Continuing this theme of expected multi-course meal structures and comparative duress, the final article documents the menus, food-sourcing regulations and circumventions, clientele, and politics of Black Market Restaurants during World War II. It documents how the politically connected and influential French elites, as well as German officers, dined extremely well, despite food shortages, official rationing, and horrendous hunger among the French masses. It adds to a growing literature on food and war.
Returning to the initial case study as a beverage course, anthropologists can use this history of coffee and its associated class and cultural entailments in France as illustrative of a holistic approach, which uses a wide range of primary political, economic, medical and nutritional, periodical, and literary sources. Anthropologists might be frustrated, however, that the evidence-filled article does not get around to discussing coffee’s (medical) humoral value(s) until near the end.

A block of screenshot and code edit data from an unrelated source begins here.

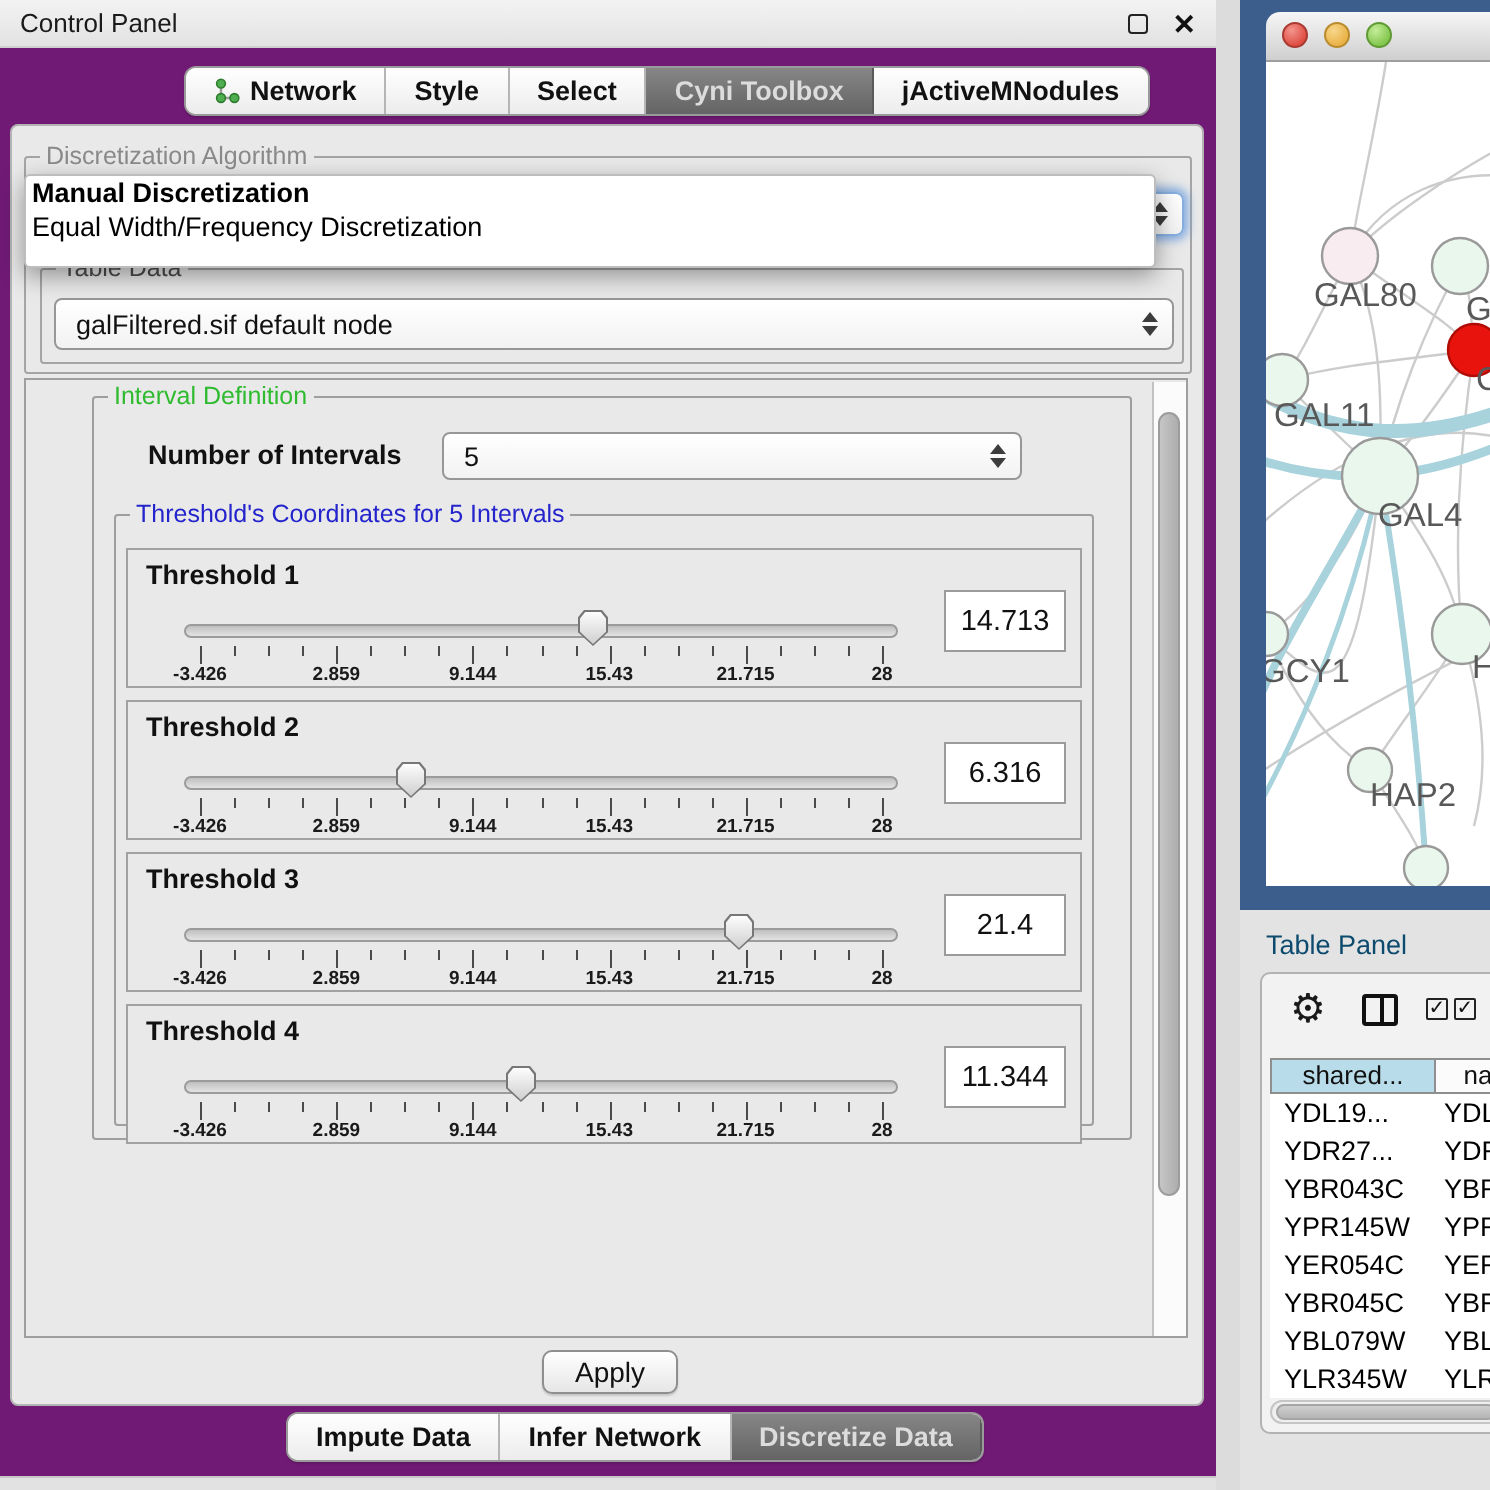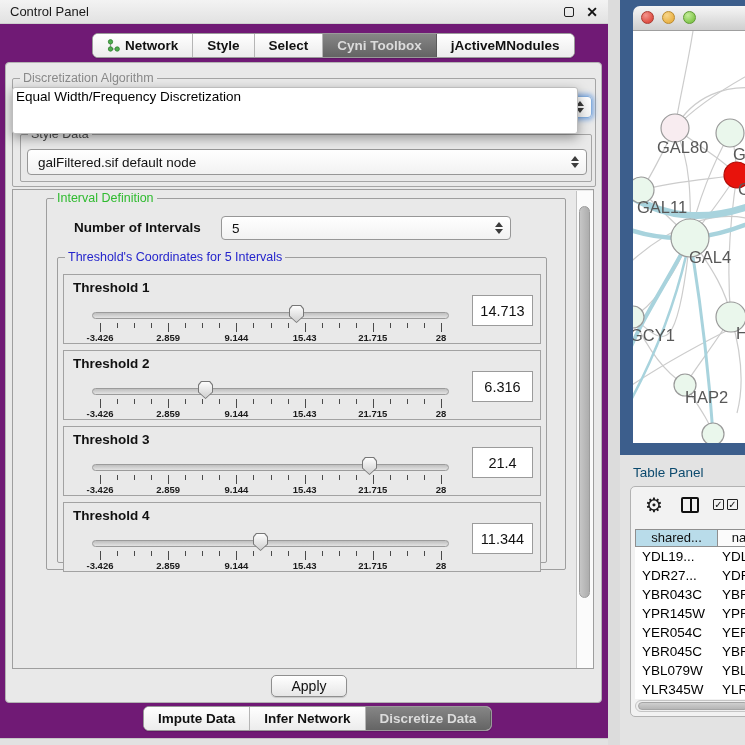--- a/index.html
+++ b/index.html
@@ -182,26 +182,27 @@
 
   <div class="combo" id="algo-combo">
     <span class="arrows">
         <i class="up"></i>
         <i class="down"></i>
       </span>
   </div>
 
   <div id="algo-popup">
     <div id="algo-options">
+        <div class="opt bold">Manual Discretization</div>
         <div class="opt">Equal Width/Frequency Discretization</div>
       </div>
   </div>
 
   <div class="group" style="left:20px; top:134px; width:572px; height:48px;">
-    <span class="gtitle t-black">Style Data</span>
+    <span class="gtitle t-black">Table Data</span>
     <div class="combo" style="left:6px; top:14px; width:560px; height:26px;">
       <span>galFiltered.sif default node</span>
       <span class="arrows">
           <i class="up"></i>
           <i class="down"></i>
         </span>
     </div>
   </div>
 
   <div id="viewport">
@@ -380,21 +381,21 @@
           </div>
       </div>
     </div>
 
   </div>
 
   <div class="vscroll" style="left:576px; top:191px; width:17px; height:477px;">
     <div class="thumb" style="top:15px; height:392px;"></div>
   </div>
 
-  <button class="aqua-btn" style="left:271px; top:675px; width:76px; height:22px;">Apply</button>
+  <button class="aqua-btn" style="left:271px; top:675px; width:68px; height:22px;">Apply</button>
 
   <div class="seg-bar" style="left:143px; top:706px;" id="bottom-tabs">
       <div class="seg">
         <span>Impute Data</span>
       </div>
       <div class="seg">
         <span>Infer Network</span>
       </div>
       <div class="seg selected">
         <span>Discretize Data</span>

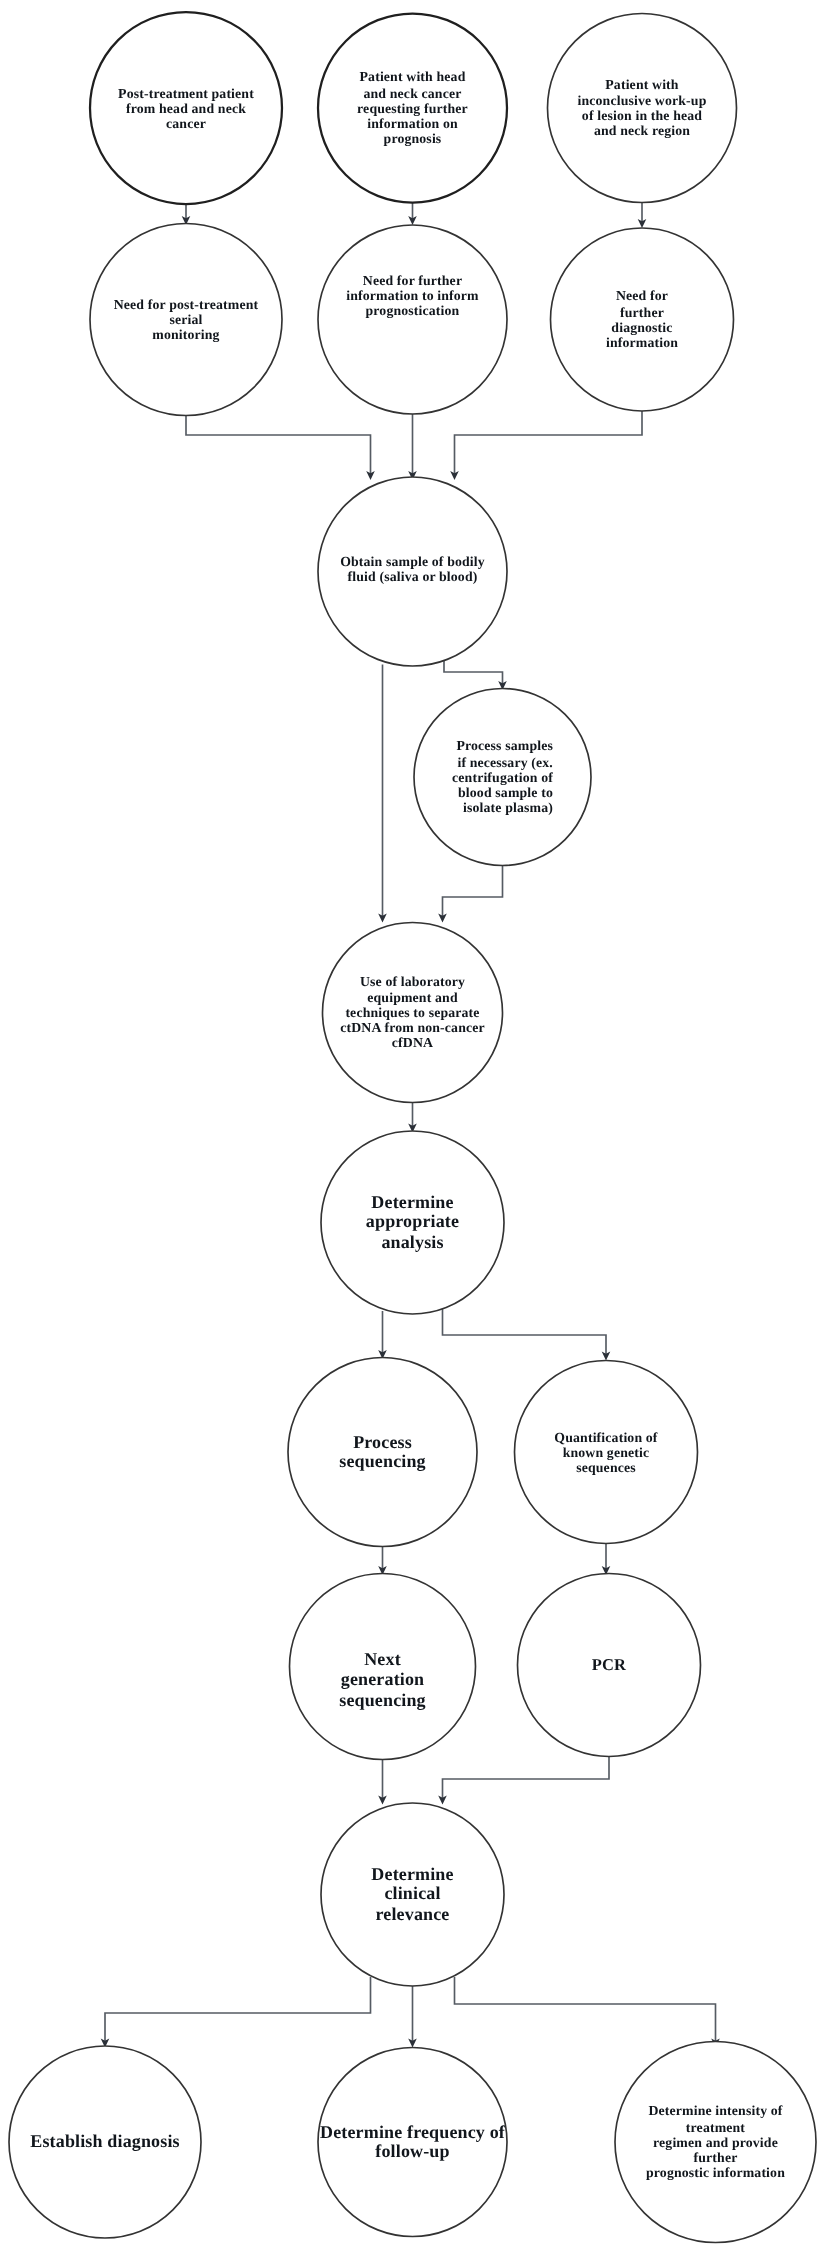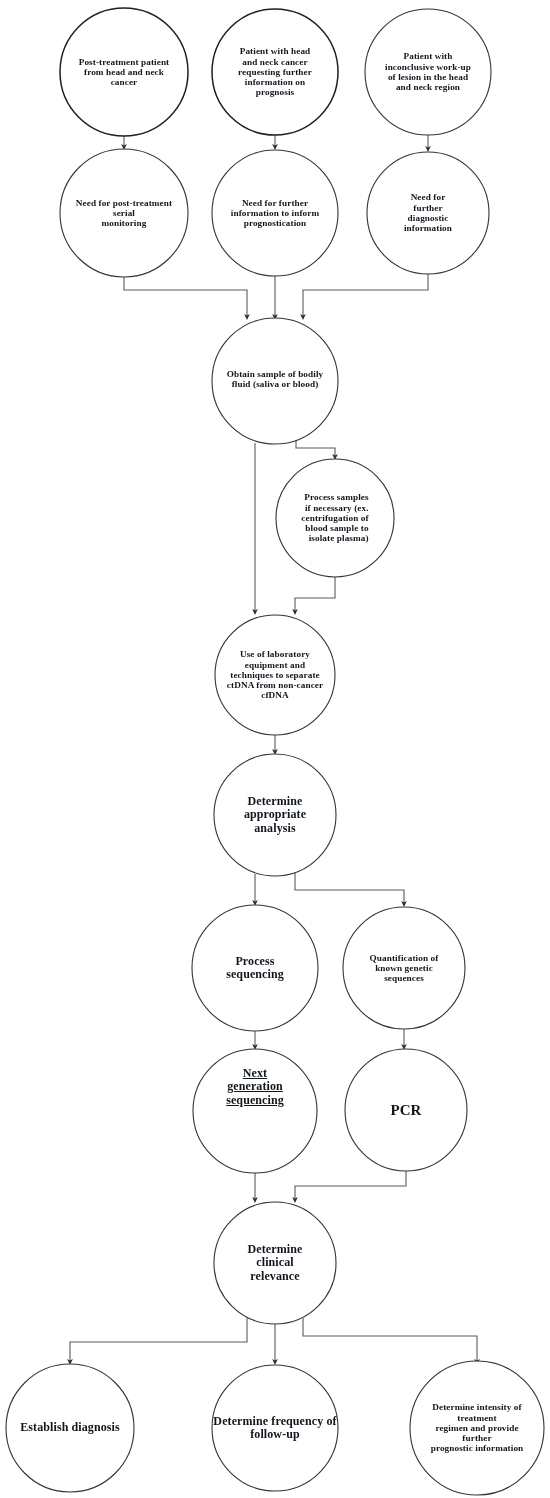--- a/index.html
+++ b/index.html
@@ -46,21 +46,21 @@
     font-family: "Liberation Serif", "DejaVu Serif", serif;
     font-weight: bold;
     color: #11161c;
     line-height: 1.12;
     white-space: pre-line;
     pointer-events: none;
     letter-spacing: 0.1px;
   }
   .fs-9  { font-size: 9.2px; }
   .fs-10 { font-size: 12px; }
-  .fs-11 { font-size: 15px; }
+  .fs-11 { font-size: 11px; }
 </style>
 </head>
 <body>
 
 <div id="page">
 
   <svg class="flow" viewBox="0 0 550 1498">
     <defs>
       <marker id="arrowhead" markerWidth="7" markerHeight="7" refX="3.2" refY="3.2" orient="auto" markerUnits="strokeWidth">
         <path d="M 0.4 0.6 L 6.0 3.2 L 0.4 5.8 L 1.9 3.2 Z" fill="#2b3038"></path>
@@ -118,21 +118,21 @@
 requesting further
 information on
 prognosis</div>
       <div class="node-label fs-9" style="left: 357px; top: 9px; width: 142px; height: 126px;">Patient with
 inconclusive work-up
 of lesion in the head
 and neck region</div>
       <div class="node-label fs-9" style="left: 52px; top: 149px; width: 144px; height: 128px;">Need for post-treatment
 serial
 monitoring</div>
-      <div class="node-label fs-9" style="left: 204px; top: 150px; width: 142px; height: 126px;">Need for further
+      <div class="node-label fs-9" style="left: 204px; top: 134px; width: 142px; height: 126px;">Need for further
 information to inform
 prognostication</div>
       <div class="node-label fs-9" style="left: 359px; top: 152px; width: 138px; height: 122px;">Need for
 further
 diagnostic
 information</div>
       <div class="node-label fs-9" style="left: 204px; top: 316px; width: 142px; height: 126px;">Obtain sample of bodily
 fluid (saliva or blood)</div>
       <div class="node-label fs-9" style="left: 268px; top: 459px; width: 134px; height: 118px; text-align: right;">Process samples
 if necessary (ex.
@@ -145,21 +145,21 @@
 ctDNA from non-cancer
 cfDNA</div>
       <div class="node-label fs-10" style="left: 206px; top: 754px; width: 138px; height: 122px;">Determine
 appropriate
 analysis</div>
       <div class="node-label fs-10" style="left: 184px; top: 905px; width: 142px; height: 126px;">Process
 sequencing</div>
       <div class="node-label fs-9" style="left: 335px; top: 907px; width: 138px; height: 122px;">Quantification of
 known genetic
 sequences</div>
-      <div class="node-label fs-10" style="left: 185px; top: 1025px; width: 140px; height: 124px; text-decoration: underline;">Next
+      <div class="node-label fs-10" style="left: 185px; top: 1058px; width: 140px; height: 124px;">Next
 generation
 sequencing</div>
       <div class="node-label fs-11" style="left: 337px; top: 1049px; width: 138px; height: 122px;">PCR</div>
       <div class="node-label fs-10" style="left: 206px; top: 1202px; width: 138px; height: 122px;">Determine
 clinical
 relevance</div>
       <div class="node-label fs-10" style="left: -2px; top: 1364px; width: 144px; height: 128px;">Establish diagnosis</div>
       <div class="node-label fs-10" style="left: 204px; top: 1365px; width: 142px; height: 126px;">Determine frequency of
 follow-up</div>
       <div class="node-label fs-9" style="left: 402px; top: 1361px; width: 150px; height: 134px;">Determine intensity of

As a set these papers effectively demonstrate the ways studies of food are contributing to new historical and anthropological understandings. In the words of the editors’ introduction: “People’s hunger for any kind of food under conditions of deprivation or for more appetizing dishes when times are better provides a new angle from which to view questions of nationalism, global networks, gender, race, ethnicity and class.” A 16 page compilation of recent writings on French food history completes the volume.